A Love Letter to Antonia Crane

So we know I adore Antonia but this will be a combo review and love letter.

I’m having a very emotional week for a lot of reasons and I just finished reading Spent: A Memoir.

Wow.

Okay first of all the hardback is really physically beautiful. For my fellow tactile book nerds, the cover has this beautiful artwork and is glossy. It feels nice under the finger tips and the little half dust cover is gorgeous.

And then you open it and start reading.

As soon as you start reading, you realize that this memoir is not tidy. It is not full of sunshine and flowers. It is not a story of a woman who dabbled in the dark and ran from it. While I was reading I was thinking of Antonia’s big beautiful smile and the prior readings of her words and I fucking got it.

You can see in her work that there is a sparkle in her eye and a knowing that you’re going for a ride.

In this book Antonia does not pretend.  She is naked in a way that is so important to me when I read memoir by other women especially sex workers and others who have been through it.

I personally cannot connect to women’s writing that sticks to the sunny and immediately redemptive. I can’t connect emotionally or (in my case) want to sit down and talk to a person who peers into the dark and skips away unscathed.

Antonia got scathed.

She wrote that shit like her life depended on it and even though I don’t know her super well, I’m going to assume her life did depend on it.

Now, I have been waiting for this book since the first time I saw her writing way back on The Rumpus. She had no book deal and I (sorry Antonia if I got creepy) followed her around the internet to get sips of her words. Even from the bits and bobs I read, I knew here is one of my people.

There is a power for me in coming across women who however they do it just take my heart. How they talk to and about other women. Certain styles of sex work writing. There are let’s call them (forgive my woowooness) vibes I get that make my say yes.

Now let’s talk about sex work memoir as a genre.

Back when sex bloggers/workers were the it thing in publishing and I was a semi sex blogger myself, there was a big explosion of shiny books written by madams, hookers, strippers etc.

For me during that time up through now the genre itself was lacking. I read them in a fairly greedy manner and after two or three I realized that the predominant narrative was fairly standard.

A lot of those stories were either handjobs to redemption and ‘saving’ from a illicit life. The heavy handed I AM FEMINIST THEREFORE I DO WHAT I WANT, the pretty White girl going to college and venturing into stripping to boost her self esteem etc.

The tragic was covered, the Red Shoe Diary salacious type semi stroke material.

What was missing to me was the grit. I have known and loved many sex workers in the last (I’m gonna round it out) 15 years give or take. From a beloved crack whore who taught me incredibly valuable life lessons, to peep show workers, strippers, high cost escorts and in talking to a lot of them and living some of it myself when I did a bit of sex work back in the day, the struggle in those stories was missing.

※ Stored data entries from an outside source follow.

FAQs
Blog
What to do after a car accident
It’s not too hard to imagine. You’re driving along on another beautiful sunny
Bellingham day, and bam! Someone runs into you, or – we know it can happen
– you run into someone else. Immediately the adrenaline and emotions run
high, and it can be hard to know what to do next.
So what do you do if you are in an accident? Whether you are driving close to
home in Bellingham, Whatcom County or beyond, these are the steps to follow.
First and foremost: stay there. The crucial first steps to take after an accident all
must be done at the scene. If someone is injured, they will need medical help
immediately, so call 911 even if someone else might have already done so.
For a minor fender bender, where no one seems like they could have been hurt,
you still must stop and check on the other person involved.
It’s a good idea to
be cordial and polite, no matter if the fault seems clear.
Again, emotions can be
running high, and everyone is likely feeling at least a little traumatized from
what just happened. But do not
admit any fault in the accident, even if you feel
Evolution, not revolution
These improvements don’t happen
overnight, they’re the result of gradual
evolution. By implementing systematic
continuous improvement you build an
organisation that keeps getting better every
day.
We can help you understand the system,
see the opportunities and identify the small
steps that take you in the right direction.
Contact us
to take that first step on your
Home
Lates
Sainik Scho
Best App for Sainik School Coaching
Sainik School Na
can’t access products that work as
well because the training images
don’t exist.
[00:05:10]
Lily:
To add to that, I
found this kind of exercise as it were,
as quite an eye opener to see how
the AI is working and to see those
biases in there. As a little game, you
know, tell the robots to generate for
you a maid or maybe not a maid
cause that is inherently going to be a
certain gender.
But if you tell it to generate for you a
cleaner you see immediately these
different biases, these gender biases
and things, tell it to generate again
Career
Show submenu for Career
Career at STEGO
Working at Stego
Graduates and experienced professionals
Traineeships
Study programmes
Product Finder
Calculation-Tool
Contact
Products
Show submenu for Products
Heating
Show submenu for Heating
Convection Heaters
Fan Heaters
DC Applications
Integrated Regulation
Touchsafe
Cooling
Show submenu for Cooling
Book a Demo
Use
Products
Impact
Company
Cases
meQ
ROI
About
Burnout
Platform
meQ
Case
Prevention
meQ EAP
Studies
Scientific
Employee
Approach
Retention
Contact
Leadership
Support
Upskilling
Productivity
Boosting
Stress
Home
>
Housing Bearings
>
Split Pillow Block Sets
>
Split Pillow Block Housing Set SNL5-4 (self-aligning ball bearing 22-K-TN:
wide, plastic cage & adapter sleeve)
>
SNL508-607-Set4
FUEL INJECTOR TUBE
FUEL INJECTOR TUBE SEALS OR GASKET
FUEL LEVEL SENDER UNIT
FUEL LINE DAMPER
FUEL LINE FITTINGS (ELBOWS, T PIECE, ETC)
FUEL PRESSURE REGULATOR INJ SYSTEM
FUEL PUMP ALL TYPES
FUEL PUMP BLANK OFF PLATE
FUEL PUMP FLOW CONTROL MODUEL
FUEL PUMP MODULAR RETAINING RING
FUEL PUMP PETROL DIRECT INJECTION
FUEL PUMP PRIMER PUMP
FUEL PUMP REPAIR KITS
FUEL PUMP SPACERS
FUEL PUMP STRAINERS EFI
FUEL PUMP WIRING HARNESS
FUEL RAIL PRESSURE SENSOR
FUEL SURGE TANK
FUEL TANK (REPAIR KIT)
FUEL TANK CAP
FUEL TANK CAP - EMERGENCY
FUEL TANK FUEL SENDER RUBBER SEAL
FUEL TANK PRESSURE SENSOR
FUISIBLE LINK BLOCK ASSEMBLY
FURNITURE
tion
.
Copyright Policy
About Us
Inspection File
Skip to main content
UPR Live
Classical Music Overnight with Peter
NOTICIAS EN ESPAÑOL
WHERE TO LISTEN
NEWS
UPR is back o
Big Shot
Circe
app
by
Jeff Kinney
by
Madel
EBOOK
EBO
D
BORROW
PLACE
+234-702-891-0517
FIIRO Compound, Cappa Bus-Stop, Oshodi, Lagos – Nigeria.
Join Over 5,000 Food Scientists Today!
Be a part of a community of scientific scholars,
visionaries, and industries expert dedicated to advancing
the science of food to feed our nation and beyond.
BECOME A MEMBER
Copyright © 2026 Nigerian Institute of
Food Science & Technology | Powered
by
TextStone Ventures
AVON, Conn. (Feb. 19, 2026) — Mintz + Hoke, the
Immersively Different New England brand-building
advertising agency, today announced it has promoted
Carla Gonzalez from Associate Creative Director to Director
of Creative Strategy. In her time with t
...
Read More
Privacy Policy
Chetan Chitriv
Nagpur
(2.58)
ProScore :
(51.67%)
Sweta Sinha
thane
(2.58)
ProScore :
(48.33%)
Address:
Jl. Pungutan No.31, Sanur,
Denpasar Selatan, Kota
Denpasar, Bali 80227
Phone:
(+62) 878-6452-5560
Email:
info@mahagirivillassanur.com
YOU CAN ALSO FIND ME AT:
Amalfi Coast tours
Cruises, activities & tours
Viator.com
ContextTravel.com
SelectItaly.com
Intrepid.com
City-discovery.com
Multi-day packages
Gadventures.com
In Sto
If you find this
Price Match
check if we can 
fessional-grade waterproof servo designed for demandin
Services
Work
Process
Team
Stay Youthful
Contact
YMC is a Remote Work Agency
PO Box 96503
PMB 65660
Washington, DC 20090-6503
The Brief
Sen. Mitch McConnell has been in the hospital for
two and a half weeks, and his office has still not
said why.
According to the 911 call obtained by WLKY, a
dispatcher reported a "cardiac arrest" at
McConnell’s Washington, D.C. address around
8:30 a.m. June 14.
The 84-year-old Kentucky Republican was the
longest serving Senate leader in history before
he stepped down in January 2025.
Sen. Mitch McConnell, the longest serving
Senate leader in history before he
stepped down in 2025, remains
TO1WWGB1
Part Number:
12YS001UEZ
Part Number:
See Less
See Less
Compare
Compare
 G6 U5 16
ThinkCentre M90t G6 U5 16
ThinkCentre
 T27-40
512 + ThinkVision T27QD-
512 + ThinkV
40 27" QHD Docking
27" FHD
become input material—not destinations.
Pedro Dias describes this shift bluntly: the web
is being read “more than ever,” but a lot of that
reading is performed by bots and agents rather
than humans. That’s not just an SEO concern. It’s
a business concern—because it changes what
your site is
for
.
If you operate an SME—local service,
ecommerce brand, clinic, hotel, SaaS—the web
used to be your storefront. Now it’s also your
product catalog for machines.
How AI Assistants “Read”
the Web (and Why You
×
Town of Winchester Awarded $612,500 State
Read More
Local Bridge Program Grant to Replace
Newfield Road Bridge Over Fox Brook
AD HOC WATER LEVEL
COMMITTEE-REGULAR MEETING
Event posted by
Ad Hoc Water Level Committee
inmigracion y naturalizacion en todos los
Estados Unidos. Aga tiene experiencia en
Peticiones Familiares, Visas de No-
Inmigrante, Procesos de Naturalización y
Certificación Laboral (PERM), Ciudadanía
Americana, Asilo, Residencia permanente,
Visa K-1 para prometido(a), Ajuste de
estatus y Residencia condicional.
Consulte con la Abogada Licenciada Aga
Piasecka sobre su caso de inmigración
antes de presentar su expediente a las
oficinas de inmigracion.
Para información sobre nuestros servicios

There was often the struggle to reconcile religious or feminist beliefs with sex work but not the how the fuck am I gonna pay my rent, how the fuck do I get out, where do I go from here type narrative.

A lot of sex work memoirs are designed more to give the reader a sense of satisfaction at the end that while sex work is glamorous and full of money and presents, it’s way better to retire gracefully into wifedom or something.

That doesn’t do it for me as a reader or as someone who has not really seen that happen.

Antonia’s book is full of the grit. Her writing is silky and funny, it is rough and gut wrenching but it is not glossy. There is terror. The way she writes about her Mother’s illness and death is going to haunt me.

That is why I love her and her work. I honestly cannot stand writing that seems too shiny. When people write about terrible things but there is a everything turns out in the end gloss. I have a thing about that.

This is not a Red Shoe Diary stroke memoir.

It is sexy but not fap material.

This is real and raw.

Antonia’s work is naked and glorious.

Spent is the kind of book I will return to because writing that is so full of power and beauty moves me. It makes me feel at home. It makes me feel a sense of community when I feel like I’m drowning in suburban bundt cakey blandness.

I am so deeply terribly thankful that I found Antonia’s work.

So before I start blubbering.

This book is fucking fantastic and I absolutely recommend it.

I fucking love Antonia Crane.

If you get a chance to see her read or take a class with her do it and tell her I sent you.